**Problem statement**
Present the count of lines in the entries below that hold "Закону", and present nothing else.

**Records provided**
= Beginning of Section =
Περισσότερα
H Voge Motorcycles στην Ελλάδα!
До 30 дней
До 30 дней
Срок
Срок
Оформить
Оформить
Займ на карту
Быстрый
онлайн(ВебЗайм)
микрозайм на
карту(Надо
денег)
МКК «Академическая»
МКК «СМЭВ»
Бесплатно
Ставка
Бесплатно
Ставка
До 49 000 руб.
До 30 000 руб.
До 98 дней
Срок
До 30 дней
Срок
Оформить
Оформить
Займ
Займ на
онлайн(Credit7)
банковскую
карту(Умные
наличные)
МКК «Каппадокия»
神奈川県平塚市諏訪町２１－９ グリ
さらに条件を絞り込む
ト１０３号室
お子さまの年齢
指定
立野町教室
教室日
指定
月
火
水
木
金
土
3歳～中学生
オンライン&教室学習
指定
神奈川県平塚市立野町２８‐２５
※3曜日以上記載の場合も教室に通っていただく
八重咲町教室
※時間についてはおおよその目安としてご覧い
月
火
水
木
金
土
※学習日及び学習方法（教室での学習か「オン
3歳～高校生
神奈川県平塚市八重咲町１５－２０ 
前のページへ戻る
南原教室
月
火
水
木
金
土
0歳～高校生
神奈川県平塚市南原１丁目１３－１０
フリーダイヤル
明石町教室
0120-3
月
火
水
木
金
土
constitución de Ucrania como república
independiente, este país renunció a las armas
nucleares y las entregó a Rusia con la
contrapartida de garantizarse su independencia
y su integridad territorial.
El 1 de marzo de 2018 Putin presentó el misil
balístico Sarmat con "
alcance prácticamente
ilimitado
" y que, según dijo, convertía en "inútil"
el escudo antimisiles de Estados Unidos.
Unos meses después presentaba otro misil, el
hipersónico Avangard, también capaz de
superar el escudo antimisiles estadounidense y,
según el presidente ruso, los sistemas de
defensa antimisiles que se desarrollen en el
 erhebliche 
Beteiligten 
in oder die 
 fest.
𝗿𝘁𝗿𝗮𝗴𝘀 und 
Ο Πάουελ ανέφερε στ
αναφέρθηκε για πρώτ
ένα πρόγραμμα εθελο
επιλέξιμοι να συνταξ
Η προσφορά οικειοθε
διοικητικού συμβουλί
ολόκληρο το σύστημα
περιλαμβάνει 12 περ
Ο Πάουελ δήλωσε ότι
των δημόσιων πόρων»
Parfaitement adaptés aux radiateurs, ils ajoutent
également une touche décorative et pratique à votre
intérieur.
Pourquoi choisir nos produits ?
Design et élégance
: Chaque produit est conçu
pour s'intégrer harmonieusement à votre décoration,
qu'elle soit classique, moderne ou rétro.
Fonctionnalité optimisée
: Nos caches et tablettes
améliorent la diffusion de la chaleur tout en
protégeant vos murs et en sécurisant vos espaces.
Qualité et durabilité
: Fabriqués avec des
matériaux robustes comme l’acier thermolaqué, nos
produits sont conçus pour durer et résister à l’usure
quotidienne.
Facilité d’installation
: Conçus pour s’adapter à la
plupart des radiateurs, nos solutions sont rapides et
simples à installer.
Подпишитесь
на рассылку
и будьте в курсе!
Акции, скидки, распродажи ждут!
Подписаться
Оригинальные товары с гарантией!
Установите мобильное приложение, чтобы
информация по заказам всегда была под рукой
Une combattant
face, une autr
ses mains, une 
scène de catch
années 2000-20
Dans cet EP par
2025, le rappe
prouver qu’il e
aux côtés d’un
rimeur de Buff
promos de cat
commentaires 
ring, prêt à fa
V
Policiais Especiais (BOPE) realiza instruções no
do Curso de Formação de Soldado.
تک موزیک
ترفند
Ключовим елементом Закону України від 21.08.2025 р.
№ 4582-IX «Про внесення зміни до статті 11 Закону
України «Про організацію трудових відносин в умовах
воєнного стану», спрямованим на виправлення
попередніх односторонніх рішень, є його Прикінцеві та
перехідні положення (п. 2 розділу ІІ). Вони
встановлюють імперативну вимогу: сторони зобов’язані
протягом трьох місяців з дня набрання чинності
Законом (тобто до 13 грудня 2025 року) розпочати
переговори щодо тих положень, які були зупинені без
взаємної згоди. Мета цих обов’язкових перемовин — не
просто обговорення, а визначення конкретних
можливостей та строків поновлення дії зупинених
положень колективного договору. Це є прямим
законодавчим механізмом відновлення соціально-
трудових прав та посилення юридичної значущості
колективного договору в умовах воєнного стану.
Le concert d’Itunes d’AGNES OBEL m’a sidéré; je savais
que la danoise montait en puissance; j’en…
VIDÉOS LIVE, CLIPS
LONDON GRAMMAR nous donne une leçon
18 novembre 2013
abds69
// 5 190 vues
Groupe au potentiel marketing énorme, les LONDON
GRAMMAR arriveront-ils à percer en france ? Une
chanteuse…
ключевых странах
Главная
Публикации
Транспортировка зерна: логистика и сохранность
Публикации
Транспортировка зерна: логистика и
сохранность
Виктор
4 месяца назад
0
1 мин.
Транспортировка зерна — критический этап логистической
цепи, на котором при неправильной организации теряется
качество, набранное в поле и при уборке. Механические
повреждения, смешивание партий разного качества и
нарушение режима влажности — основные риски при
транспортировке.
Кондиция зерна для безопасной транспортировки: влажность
= End of Section =
**Response to this task**
2